Передо мной письмо Софьи Александровны Бобринской, прелестной питерской аристократки, свидетельницы последних пушкинских дней, к своей родственнице и тезке, Софье Прокофьевне Бобринской, датированное 16 февраля 1837 года.
Пушкина уже нет. У молодой графини о злополучной дуэли, по-видимому, свой верный источник информации в ближайшем окружении поэта. Но кто он? Скорее всего Жуковский, воспитатель наследника престола, который, конечно же, хотя и хранил тайну, но не в силах был устоять перед расспросами «графини Прелесть Александровны», как, случалось, называл ту еще в 1820 году, до ее блестящего замужества, будучи в нее пылко влюблен. Что же мы находим в письме?
========================
§ УПРАЖНЕНИЯ:
1/ Верни, пожалуйста, точный текст из отрывка о письме Бобринской, начиная со слов «Передо мной письмо» и заканчивая словами «находим в письме?».
2/ Какой датой помечено письмо, описанное в отрывке о письме Бобринской?

Сохранённые данные
========================
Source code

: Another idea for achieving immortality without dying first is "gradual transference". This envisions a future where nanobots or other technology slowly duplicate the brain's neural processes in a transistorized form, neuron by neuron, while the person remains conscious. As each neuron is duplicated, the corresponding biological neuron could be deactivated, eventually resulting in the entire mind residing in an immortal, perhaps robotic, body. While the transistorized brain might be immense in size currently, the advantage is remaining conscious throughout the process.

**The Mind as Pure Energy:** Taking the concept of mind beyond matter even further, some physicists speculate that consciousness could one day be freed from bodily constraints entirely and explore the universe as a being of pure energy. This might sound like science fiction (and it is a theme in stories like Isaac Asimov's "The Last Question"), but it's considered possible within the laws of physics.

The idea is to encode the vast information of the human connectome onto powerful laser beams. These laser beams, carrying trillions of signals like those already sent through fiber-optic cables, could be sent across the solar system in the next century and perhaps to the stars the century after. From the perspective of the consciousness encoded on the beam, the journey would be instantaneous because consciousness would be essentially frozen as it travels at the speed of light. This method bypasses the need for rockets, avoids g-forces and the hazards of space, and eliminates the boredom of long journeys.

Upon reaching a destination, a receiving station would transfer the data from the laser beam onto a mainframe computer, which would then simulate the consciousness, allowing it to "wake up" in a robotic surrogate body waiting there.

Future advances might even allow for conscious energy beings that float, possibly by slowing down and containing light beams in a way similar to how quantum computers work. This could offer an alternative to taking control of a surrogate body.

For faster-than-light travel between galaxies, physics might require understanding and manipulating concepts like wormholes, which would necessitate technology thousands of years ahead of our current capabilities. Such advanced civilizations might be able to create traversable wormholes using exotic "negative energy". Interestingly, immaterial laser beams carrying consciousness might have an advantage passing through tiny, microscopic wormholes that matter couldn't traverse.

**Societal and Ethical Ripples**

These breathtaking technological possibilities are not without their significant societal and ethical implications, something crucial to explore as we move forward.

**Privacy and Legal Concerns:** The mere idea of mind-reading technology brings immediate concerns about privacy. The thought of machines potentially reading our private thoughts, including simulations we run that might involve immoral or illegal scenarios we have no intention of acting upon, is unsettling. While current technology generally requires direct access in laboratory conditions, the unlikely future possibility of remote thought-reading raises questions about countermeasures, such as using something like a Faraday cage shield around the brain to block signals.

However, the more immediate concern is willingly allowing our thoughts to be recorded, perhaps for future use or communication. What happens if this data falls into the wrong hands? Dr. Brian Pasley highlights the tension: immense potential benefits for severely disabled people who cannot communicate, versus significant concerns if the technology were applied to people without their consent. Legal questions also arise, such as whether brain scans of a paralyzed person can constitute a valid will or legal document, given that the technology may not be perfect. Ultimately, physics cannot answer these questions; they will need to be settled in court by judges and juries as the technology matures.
========================
§ ОТВЕТЫ К ЗАДАНИЯМ:
1/
Передо мной письмо Софьи Александровны Бобринской, прелестной питерской аристократки, свидетельницы последних пушкинских дней, к своей родственнице и тезке, Софье Прокофьевне Бобринской, датированное 16 февраля 1837 года.
Пушкина уже нет. У молодой графини о злополучной дуэли, по-видимому, свой верный источник информации в ближайшем окружении поэта. Но кто он? Скорее всего Жуковский, воспитатель наследника престола, который, конечно же, хотя и хранил тайну, но не в силах был устоять перед расспросами «графини Прелесть Александровны», как, случалось, называл ту еще в 1820 году, до ее блестящего замужества, будучи в нее пылко влюблен. Что же мы находим в письме?

2/ 16 февраля 1837 года.